然後是急促的腳步聲,然後是嗒嗒的馬蹄響漸漸遠去。

楚叛兒衝出門,什麼也沒發現。院裡靜悄悄空蕩蕩的,院外也杳無人蹤。

出了什麼事?

孫二孃為什麼突然離去了?

為什麼孫二孃的神色那麼奇怪?為什麼孫二孃那一聲“快走”充滿了恐懼的意味?

楚叛兒想不通,一點都想不通。

難道附近有高人示警?

楚叛兒衝到院外,繞著院子跑了一圈,一個人也沒看見。

楚叛兒站住。他又一次從危險中逃脫出來,可不知道該感謝誰。

他望著遠處的鄰居人家,除了有幾個人探頭探腦外,五十丈內絕對無人走動。

他只有感激蒼天。

楚叛兒騎上他那匹馬走了——就算要過河,他也不願在這裡上船。

一家鄰居的窗戶上,一雙眼睛也離開了。

這是雙中年男人的眼睛,深邃、溫和、寧靜,就好像世上任何驚天動地的大事也不可能使它們激動似的。

中年男人輕輕道:“他走了。”

屋裡還有一個女人,他的話是說給她聽的。

女人的歲數看來已不小,顯然是他的妻子,這一家的主婦。

她從針錢活上抬起頭:“是他嗎?”

中年男人道:“不知道,但是像極了樂漫天。”

女人幽幽道:“樂漫天夫婦的下落,至今我們還沒打聽到,也不曉得他們……唉!”

中年男人道:“也許找這個年輕人問問,能問出點什麼來。”

女人嘆道:“算了,我看沒指望了……就算打聽到了,又能怎樣?我們在這裡一住十年,早就忘了江湖是什麼樣子了,我也懶得出去惹麻煩了。”

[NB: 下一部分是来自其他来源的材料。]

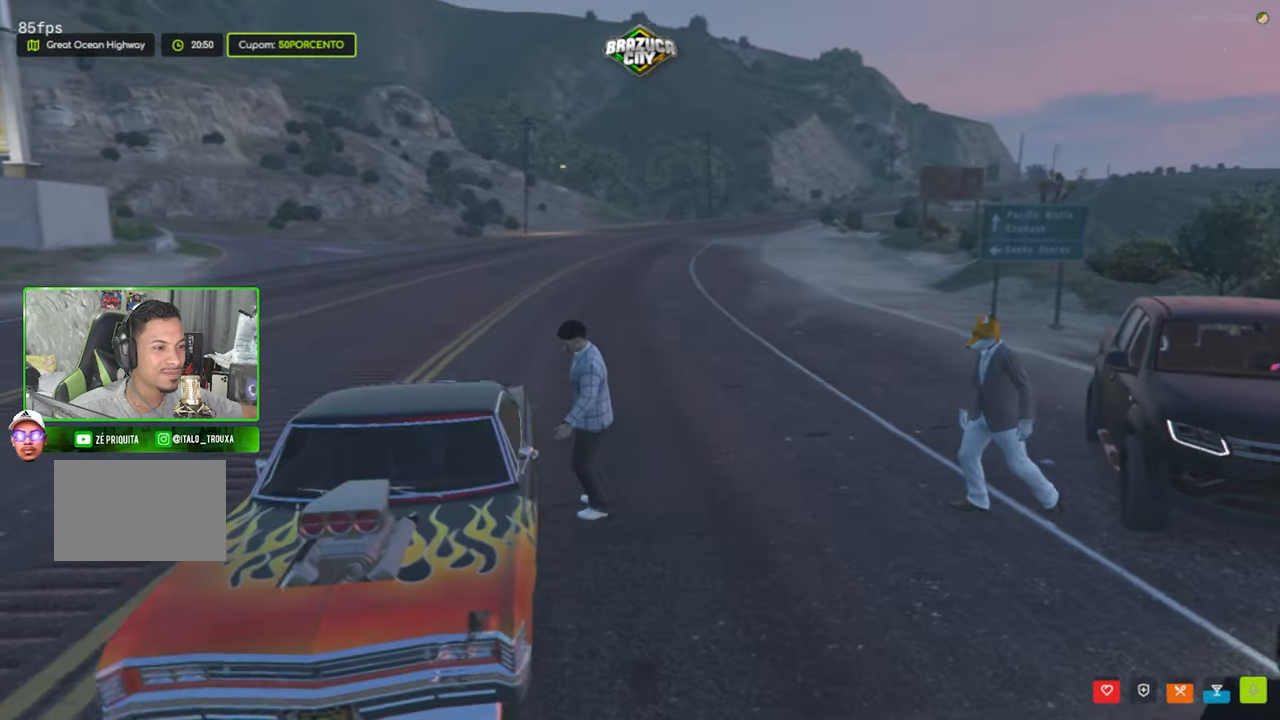
{"keys": [], "mouse": [], "mouse_move": "still", "events": []}
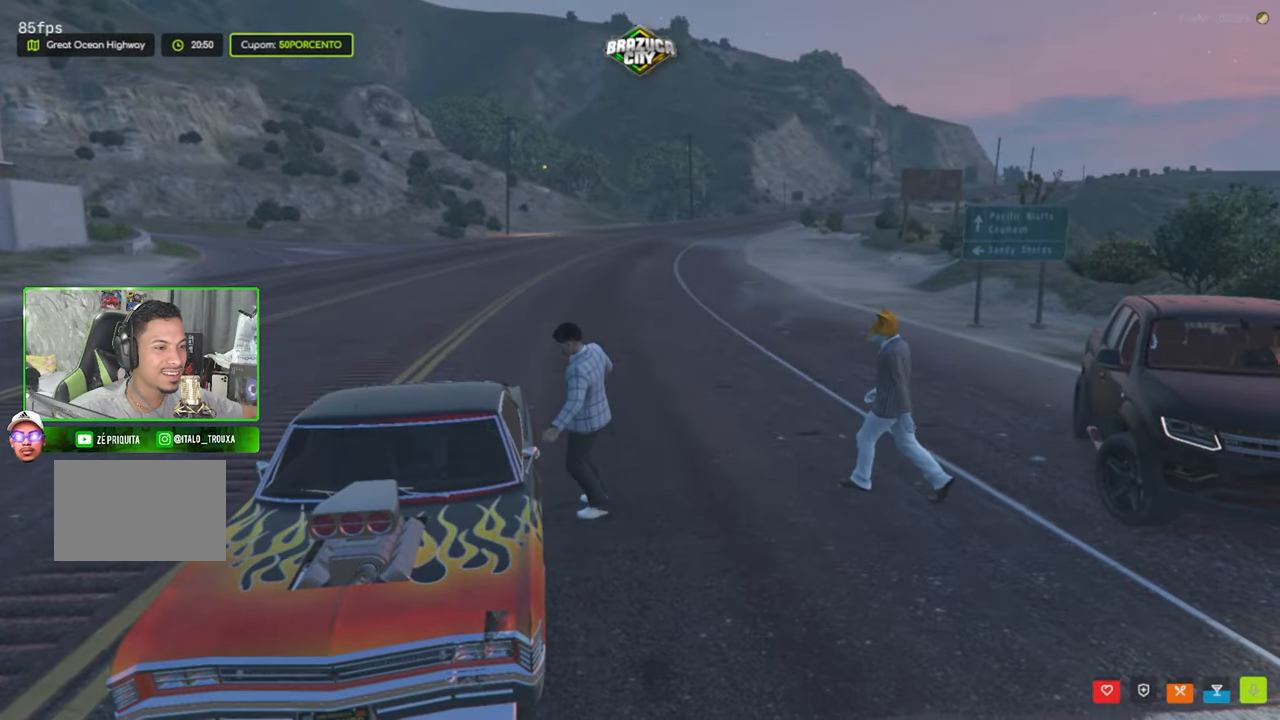
{"keys": [], "mouse": [], "mouse_move": "still", "events": [[316, "s", "down"], [400, "s", "up"]]}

中年男人走到她身邊坐下,攬著她肩頭,輕聲道:“我們是不是……該回去了?”

女人不語,將針線放下,偎進了他懷裡。

中年男人喃喃道:“葉落歸根,就算山莊已荒蕪,終究是我們的家。”

女人輕聲細氣地嗯了一聲,忽然抱緊了他,低低抽泣起來。

中年男人的眼睛也溼潤了:“再說,那件事已經過去好多年了,能認識我們的人,大概也沒幾個了……”

女人泣道:“怕就怕……那些人,還在……還在找我們……”

中年男人憐惜地撫慰著她,柔聲道:“只要我們小心一點,應該沒什麼事情的。”

女人點了點頭。

第七章 圈套

等到葉家姐弟也告失蹤的時候,連武雄鎮都猜得到楚叛兒是被冤枉了。

葉家姐弟是在武多餘出殯兩天後的晚上失蹤的,可以說是神不知鬼不覺。武家雖說安排了十幾個人晝夜監視他們,可還是沒察覺他們是怎麼樣跑掉的。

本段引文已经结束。